▸ Источник
У гуннов существовал очень необычный способ нагонять страх на противника – стрелы-свистульки. Еще китайских хронистов поражало, что гуннские боевые стрелы снабжены особыми костяными шариками с отверстиями, издававшими при полете пронзительный свист. Когда же орда открывала непрерывную стрельбу и одновременно выпускались тысячи и тысячи стрел, поднимался такой ужасающий свист, что лошади врага цепенели, с неба замертво падали мертвые птахи, а ничего не подозревавший неприятель впадал в панику. Так что, вполне возможно, что и по сей день слышны отзвуки того грозного посвиста в былине об Илье Муромце:
Добрыня Никитич
Как засвищет Соловей по-соловьиному,
Закричит собака по-звериному,
Зашипит проклятый по-змеиному, —
Так все травушки-муравы уплетаются,
Все лазуревы цветочки отсыпляются,
Мелки лесушки к землям приклоняются,
А что есть людей вблизи, так все мертвы лежат…
Хотя второй по популярности былинный герой – Добрыня Микитинец (так нередко звучит его прозвище) – и прослыл главным образом эпическим змееборцем (рис. 65), в его «послужной список» входит немало и других подвигов во славу Отчизны, кои он совершает вместе с другими богатырями. Вообще тема богатырского братства заслуживает особого разговора. С одной стороны, былинные богатыри – типичные странствующие рыцари, постоянно и на много лет покидающие стольнокиевского князя и пропадающие невесть где. Добрыня Никитич – наглядный тому пример. Есть даже целый былинный цикл, который так и называется – «Добрыня в отъезде», где все прописано и все просчитано. Уезжает удалой богатырь не менее чем на шесть лет (!). Он и молодой жене наказывает:
Сожидай Добрынюшку по три году;
Если в три году не буду, жди другого три;
А как сполнится времени шесть годов,
Да не буду я домой из чиста поля,
Поминай меня Добрынюшку убитого…
Рис. 65. Бой Добрыни со Змеем. Художник Константин Васильев
Интересно: куда это можно на такой долгий срок отъезжать? Былины особой тайны из этого не делают, ибо начинаются со странного на первый взгляд «плача» сурового русского богатыря. Он корит родную мать – ни больше ни меньше – за то, что она его народила на свет белый! А раз уж так получилось, что на свет произвела, то нужно было и умертвить (ничего себе зачин-то) – утопить в морской пучине. Надо полагать, здесь – пусть бессознательно и схематично – все же содержится намек на направление будущих многолетних отлучек Добрыни: ко все тому же Океану-морю синему:
«Ах ты ей, государыня родна матушка!

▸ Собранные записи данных
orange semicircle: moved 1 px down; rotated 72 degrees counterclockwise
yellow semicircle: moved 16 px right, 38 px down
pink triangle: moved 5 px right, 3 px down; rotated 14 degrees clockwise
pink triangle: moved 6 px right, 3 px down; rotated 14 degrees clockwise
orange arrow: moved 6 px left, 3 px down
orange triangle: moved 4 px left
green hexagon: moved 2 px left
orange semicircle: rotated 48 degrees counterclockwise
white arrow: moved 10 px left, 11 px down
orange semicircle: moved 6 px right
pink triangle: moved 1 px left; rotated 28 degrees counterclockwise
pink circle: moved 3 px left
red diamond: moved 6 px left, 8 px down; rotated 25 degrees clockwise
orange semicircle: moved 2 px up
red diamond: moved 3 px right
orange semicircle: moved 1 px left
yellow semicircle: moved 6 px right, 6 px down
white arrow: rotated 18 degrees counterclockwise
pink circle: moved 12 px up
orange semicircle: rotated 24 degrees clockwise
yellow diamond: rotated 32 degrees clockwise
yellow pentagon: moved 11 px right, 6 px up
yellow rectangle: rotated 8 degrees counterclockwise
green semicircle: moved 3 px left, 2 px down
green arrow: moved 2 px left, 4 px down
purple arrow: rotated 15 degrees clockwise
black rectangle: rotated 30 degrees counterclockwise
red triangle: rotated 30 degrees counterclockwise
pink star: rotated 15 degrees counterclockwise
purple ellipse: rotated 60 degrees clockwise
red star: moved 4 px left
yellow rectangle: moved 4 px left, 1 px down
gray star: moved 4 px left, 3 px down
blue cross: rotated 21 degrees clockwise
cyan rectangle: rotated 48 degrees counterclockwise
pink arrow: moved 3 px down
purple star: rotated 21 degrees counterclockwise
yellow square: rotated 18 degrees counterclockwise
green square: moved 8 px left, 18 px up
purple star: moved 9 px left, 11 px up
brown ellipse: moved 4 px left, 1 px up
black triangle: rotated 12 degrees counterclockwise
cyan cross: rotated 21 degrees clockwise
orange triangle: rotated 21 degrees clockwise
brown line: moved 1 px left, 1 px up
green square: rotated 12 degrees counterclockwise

▸ Задание
Продолжите текст о Добрыне Никитиче в былинах, начав сразу после последней приведенной строки.

▸ Итоговый результат
Ты на что меня, Добрынюшку, несчастного спородила?
Спородила бы, государыня родна матушка,
Ты бы беленьким горючим меня камешком,
Завернула в тонкий в льняной во рукавичек,
Спустила бы меня во сине море:
Я бы век, Добрыня, в море лежал…
Узнаете? Что-то знакомое, не правда ли? Еще бы – это ведь библейский сюжет: младенца Моисея пускают по реке в корзине к морю. Но и Ветхий Завет не оригинален: еще раньше примерно то же самое древние египтяне рассказывали про Осириса. В разных концах земли разные народы рассказывали о младенцах, путешествующих подобным образом – будь то якутский Эр-Соготох или же аккадский Саргон. На тихоокеанском побережье России похожую историю знавали амурские нивхи: достаточно перечитать уже упоминавшуюся сказку «Храбрый Азмун». Все это лишний раз подтверждает одну из главных исходных идей настоящей книги: культура, язык и мировоззрение всех без исключения древних и современных народов имеют общие корни, уходящие в гиперборейские времена.
Но, конечно, главный подвиг Добрыни Никитича – победоносная битва со Змеем (или Змеей, как уточняется в ряде вариантов этой исключительно популярной былины, как например, в тексте, записанном все тем же А.Ф. Гильфердингом и во все тех же Кижах, но у другого сказителя – Абрама Евтихиевича Чукова (по прозванию Бутылка):
Тогда Змея она проклятая
Говорила-то Добрыне да Никитичу:
«Не отдам я тебе князевой племянницы
Без бою, без драки-кроволития!»
Заводила она бой-драку великую.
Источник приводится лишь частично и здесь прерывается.